Comic Book Engineering
January 21, 2005ASME has launched a new comic strip series to introduce and educate young readers about the history and contributions of mechanical engineering. Each month throughout 2005, the Web-based "funnies" will feature entertaining short stories about amazing engineering accomplishments during the past 125 years since ASME was founded in 1880. The first edition of "Heroes of Engineering" is now available at http://anniversary.asme.org/
"The goal of the comics is to create a fun online medium that could teach young people about what engineers do and how, through their creative genius, they have made our world a better place to live," said Captain Vincent Wilczynski, Ph.D., vice president of ASME's Board on Pre-College Education and a professor of mechanical engineering at the U.S. Coast Guard Academy in New London, Conn.

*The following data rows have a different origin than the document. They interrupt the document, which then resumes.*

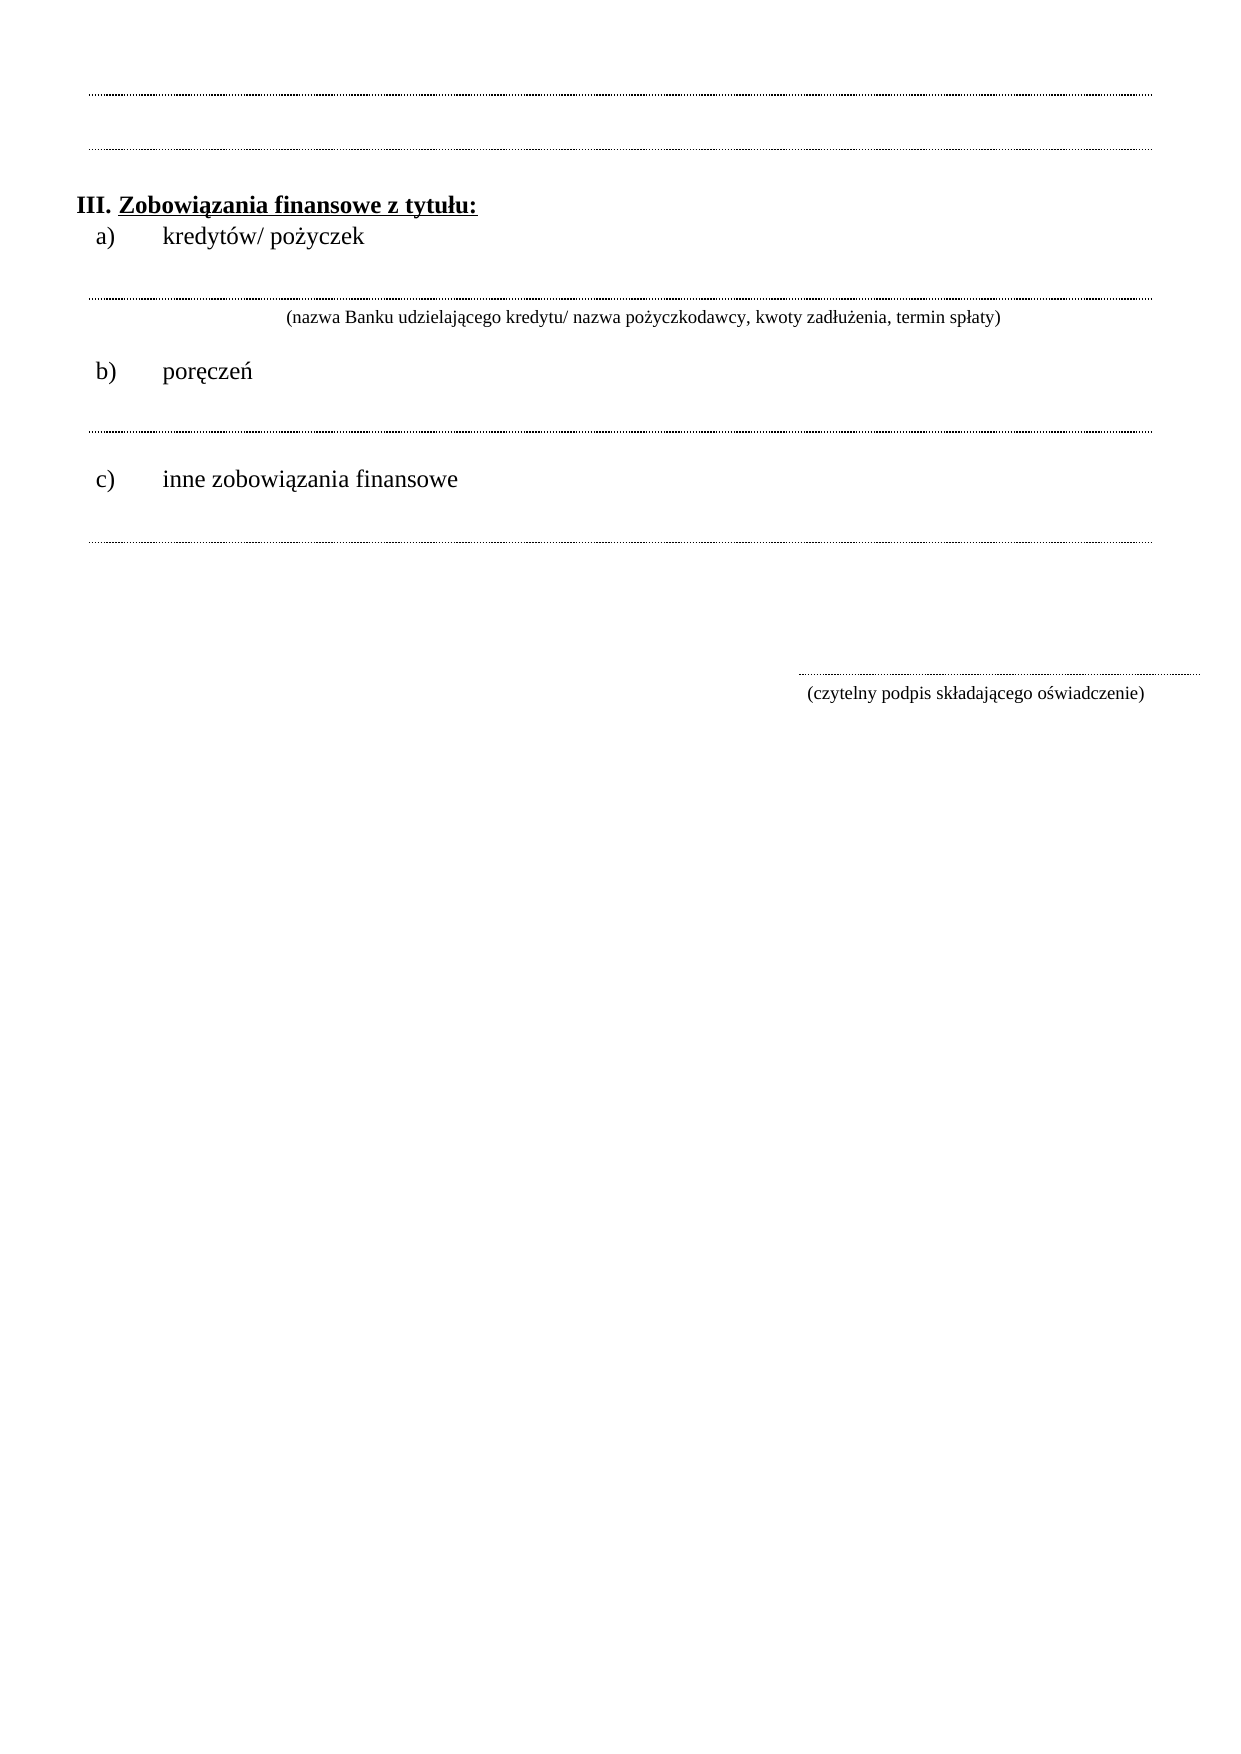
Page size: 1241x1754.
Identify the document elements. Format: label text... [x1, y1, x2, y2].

list kredytów/ pożyczek [96, 221, 1199, 249]
list .......................................................................................................................................................................... [89, 406, 1199, 435]
list (nazwa Banku udzielającego kredytu/ nazwa pożyczkodawcy, kwoty zadłużenia, termin spłaty) [89, 306, 1199, 328]
list Zobowiązania finansowe z tytułu: [111, 190, 1199, 218]
list .......................................................................................................................................................................... [89, 69, 1199, 98]
list ................................................................ [89, 649, 1199, 677]
list poręczeń [96, 356, 1199, 385]
list .......................................................................................................................................................................... [89, 273, 1199, 302]
list inne zobowiązania finansowe [96, 464, 1199, 493]
list .......................................................................................................................................................................... [89, 124, 1199, 152]
list .......................................................................................................................................................................... [89, 517, 1199, 545]
list (czytelny podpis składającego oświadczenie) [753, 682, 1199, 703]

Wilczynski, along with Coast Guard petty officer and aspiring comics creator and artist, Ron Spellman, introduced the comic series to ASME as a voluntary outreach to young people during the Society's 125th anniversary year. "We hope that the colorful and fun-to-read comics will help inspire the next generation of engineers and inventors," said Wilczynski.
The first of 12 comics features the contributions of Robert Henry Thurston (1839-1903), an author and pioneer in mechanical engineering education. Thurston provided a means for students to bring the theories of engineering into practice by establishing the first mechanical engineering laboratory model, in 1875, at the Steven Institute of Technology, Hoboken, N.J. He also served as the first president of ASME (1880-1802).
The comic series will cover 12 decades of interesting and perhaps the not-so-well-known significant accomplishments in mechanical engineering. For example in February, learn about Michael Owens' patent of the automatic bottle making machine; in March, the development of the Wright Brothers wind tunnel, and in April, the story of Garrett Morgan, an African American inventor of the "inhalator," better know as the gas mask.
Reviewing each story for historical accuracy and rounding out the volunteer team responsible for writing and producing the monthly comics is J. Lawrence Lee, Ph.D., P.E., and Fellow of ASME. Lee is an engineer-historian at the Historic American Engineering Record, a branch of the U.S. National Parks Service, and is a former chair of the ASME History and Heritage Committee.